Semen quality parameters are not the best predictor markers of male fertility (Guzick et al., 2001). However, they are still practical in clinical use because better alternatives are lacked (Zinaman et al., 2000). For instance, total sperm count and sperm volume are susceptible to inter- and intra-individual changes, which may support results of the current study (Carlsen et al., 2005).
Previous observational studies indicated some controversial associations between vitamin D status and serum androgen levels. For instance, Wher et al, investigated 2299 German men and reported that vitamin D was directly associated with FAI and inversely associated with SHBG (Wehr et al., 2010). However, the results of another cross-sectional study on 307 healthy men demonstrated that vitamin D had a negative and positive relationship with FAI and SHBG, respectively (Ramlau-Hansen et al., 2011). The number of clinical trials over the effect of Vitamin D consumption on FAI and reproductive hormones on males with infertility is limited. In contrast with our findings, in a 1-year clinical trial on 54 healthy men with deficient vitamin D levels, consuming either 83 µg vitamin D increased testosterone levels significantly (Pilz et al., 2011a). However, in the current study, we did not observe any significant changes in the testosterone levels, which could be induced by the short intervention period in our study (12-weeks).
This study has some limitations. We could not perform our study throughout a year to control vitamin D variations in different seasons. Therefore, we failed to control the variation of endogenous vitamin D in different seasons. Moreover, the small sample size and short interventional period are among other limitations.
The main strengths of our study are as the following. Our research is the first study to investigate the effect of vitamin D supplementation on semen quality markers and reproductive hormones in Asian countries. Second, the generalizability of our results is acceptable since the Infertility Research Center Yazd is a referral research center in Iran and many patients refer to this venter for therapeutic purposes from all over the country.
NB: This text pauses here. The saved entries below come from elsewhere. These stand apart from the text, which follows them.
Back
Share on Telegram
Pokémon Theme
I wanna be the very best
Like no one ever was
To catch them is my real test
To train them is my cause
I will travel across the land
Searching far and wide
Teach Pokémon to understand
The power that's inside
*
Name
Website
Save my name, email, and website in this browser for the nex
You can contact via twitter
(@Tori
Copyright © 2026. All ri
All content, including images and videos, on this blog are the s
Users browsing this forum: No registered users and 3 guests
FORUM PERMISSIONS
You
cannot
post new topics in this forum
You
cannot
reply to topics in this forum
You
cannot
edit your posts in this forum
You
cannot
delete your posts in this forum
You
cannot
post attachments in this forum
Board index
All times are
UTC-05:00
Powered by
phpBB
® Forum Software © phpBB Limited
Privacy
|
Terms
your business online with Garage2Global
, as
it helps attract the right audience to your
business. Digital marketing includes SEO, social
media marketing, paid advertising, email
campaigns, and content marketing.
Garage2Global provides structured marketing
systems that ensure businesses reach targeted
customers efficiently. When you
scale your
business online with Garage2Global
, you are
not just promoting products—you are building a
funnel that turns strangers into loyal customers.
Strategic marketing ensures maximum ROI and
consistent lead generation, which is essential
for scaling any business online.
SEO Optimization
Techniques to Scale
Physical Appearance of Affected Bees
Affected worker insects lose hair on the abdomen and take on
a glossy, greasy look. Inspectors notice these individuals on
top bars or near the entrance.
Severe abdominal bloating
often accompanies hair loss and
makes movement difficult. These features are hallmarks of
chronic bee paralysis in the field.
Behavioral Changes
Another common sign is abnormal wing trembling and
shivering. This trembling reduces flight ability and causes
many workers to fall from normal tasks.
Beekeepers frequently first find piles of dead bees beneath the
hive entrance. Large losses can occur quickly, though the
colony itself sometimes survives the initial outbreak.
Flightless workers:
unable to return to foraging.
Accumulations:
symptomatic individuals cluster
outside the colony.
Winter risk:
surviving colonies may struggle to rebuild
Third, we had a low attrition rate (4 people) and good compliance. In conclusion, our study demonstrated that vitamin D supplementation had no effect on sperm quality markers or reproductive hormones in vitamin D deficient males with Asthenozoospermia. However, Vitamin D treatment decreased WC significantly compared with those men in the placebo group. Although a large body of research from animal studies and human studies (exclusively cross-sectional studies) suggest that vitamin D is involved in many reproductive system functions in both genders, the supporting randomized clinical trials in this regard are rare. Thus, new well-designed clinical trials with superior methodological designs are needed to provide new insights to the role of vitamin D on the treatment of male infertility.
Conflict of interest
Authors declared no conflict of interests.
Acknowledgments
We would like to thank the members of staff at Shahid Sadoughi University of Medical Sciences. We are much indebted to them for their support and advice. We would also like to thank all the participants in this study who shared their time and perspectives with us.
Authors’ contributions
Gheflati AR, Nadjarzadeh A, Mirjalili SAM and Salehi-Abargouei A designed, performed and conducted the design theory of the study. Hosseini-Marnani E supported in statistical analyses and Gheflati AR wrote this article. Nadjarzadeh A and Kaviani M revised and approved the final version of the article. All authors have approved the final article.